Menurut beberapa ahli dalam psikologi perkembangan, ada beberapa metode yang dapat dilakukan untuk menanamkan pendidikan karakter. Penulis telah menyarikan beberapa sumber tentang metode untuk menanamkan pendidikan karakter pada anak. Ada 4 metode yang dianggap efektif dapat dilakukan untuk menanamkan pendidikan karakter pada anak, yaitu: (1) metode keteladanan, (2) metode latihan dan pembiasaan, (3) metode pujian dan hukuman, (4) metode aktivitas bermain atau permainan. Dari keempat metode tersebut, ternyata ada yang dianggap paling efektif dalam menanamkan pendidikan karakter, yaitu dengan metode permainan. Metode permainan dianggap paling efektif, karena anak secara simultan dapat: (a) mengenal lingkungan sosialnya, (b) belajar mengetahui kelebihan dan kekurangan diri sendiri serta belajar menerima kelebihan dan kekurangan orang lain (sportif), (c) belajar konsep moral secara nyata, dan (d) disiplin mematuhi aturan.

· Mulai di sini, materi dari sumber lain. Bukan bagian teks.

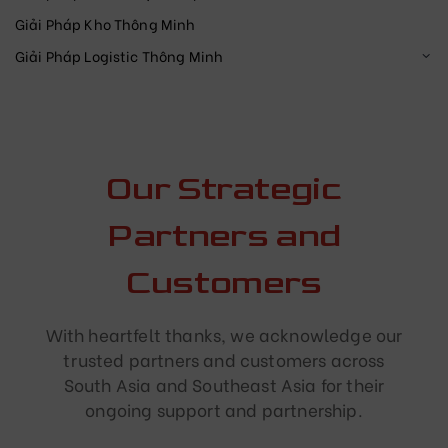
Giải Pháp Kho Thông Minh
Giải Pháp Logistic Thông Minh
Our Strategic
Partners and
Customers
With heartfelt thanks, we acknowledge our
trusted partners and customers across
South Asia and Southeast Asia for their
ongoing support and partnership.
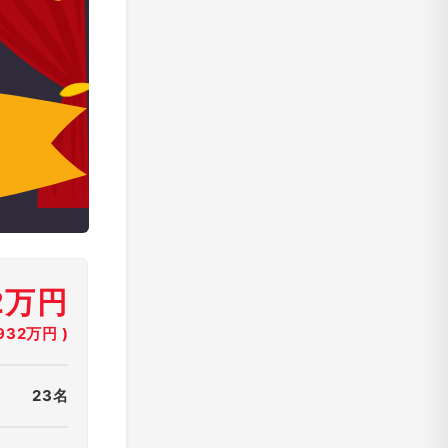
32万円
32万円 )
23名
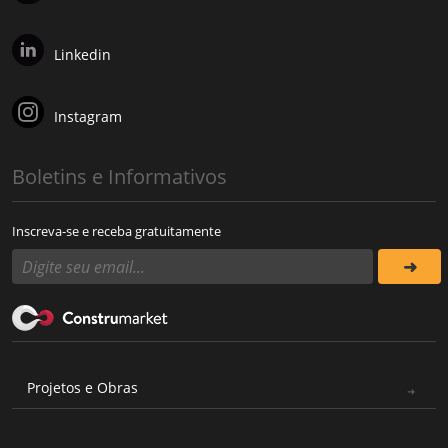
Linkedin
Instagram
Boletins e Informativos
Inscreva-se e receba gratuitamente
Projetos e Obras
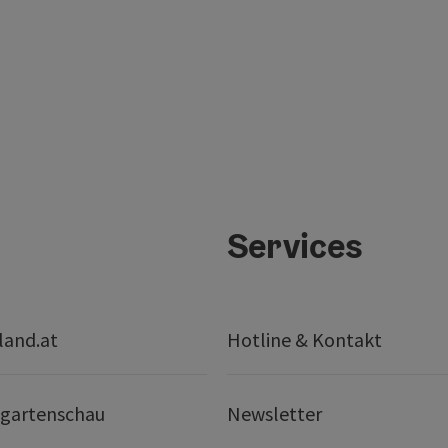
Services
land.at
Hotline & Kontakt
gartenschau
Newsletter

Berdasakan jenisnya, permainan dibagi menjadi 2 (dua), yaitu: (1) Permainan Modern, dan (2) Permainan Tradisional. Permainan modern, dipercaya dapat meningkatkan kecerdasan dan daya kreativitas, namun sifatnya sangat personal; anak bermain hanya berbuat sendiri, tidak berinteraksi dan terlibat secara emosional dengan temannya. Kesendirian tersebut menyebabkan perkembangan jiwa anak kurang bisa mengerti perasaan dan tidak mampu melakukan musyawarah (kesepakatan antar anak). Akibatnya, anak akan menjadi generasi yang egois, serta enggan mengerti dan memahami kondisi lingkungan sekitarnya.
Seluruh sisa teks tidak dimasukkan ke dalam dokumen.